▶ **About this exercise**: Locate the line that contains "Spielplan terminiert / Pokal am 18.08." in the entries below. Retype it and all following lines through the final one, character for character.

Transcribed page contents:
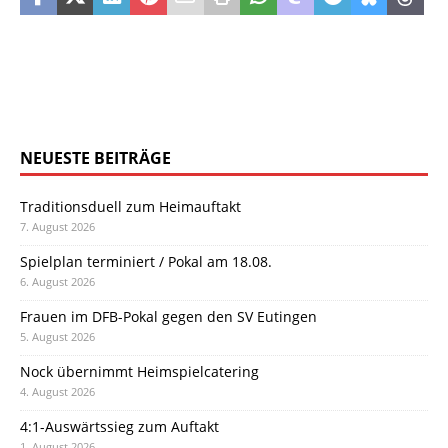
NEUESTE BEITRÄGE
Traditionsduell zum Heimauftakt
7. August 2026
Spielplan terminiert / Pokal am 18.08.
6. August 2026
Frauen im DFB-Pokal gegen den SV Eutingen
5. August 2026
Nock übernimmt Heimspielcatering
4. August 2026
4:1-Auswärtssieg zum Auftakt
1. August 2026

▶ **Result of the task**:
Spielplan terminiert / Pokal am 18.08.
6. August 2026
Frauen im DFB-Pokal gegen den SV Eutingen
5. August 2026
Nock übernimmt Heimspielcatering
4. August 2026
4:1-Auswärtssieg zum Auftakt
1. August 2026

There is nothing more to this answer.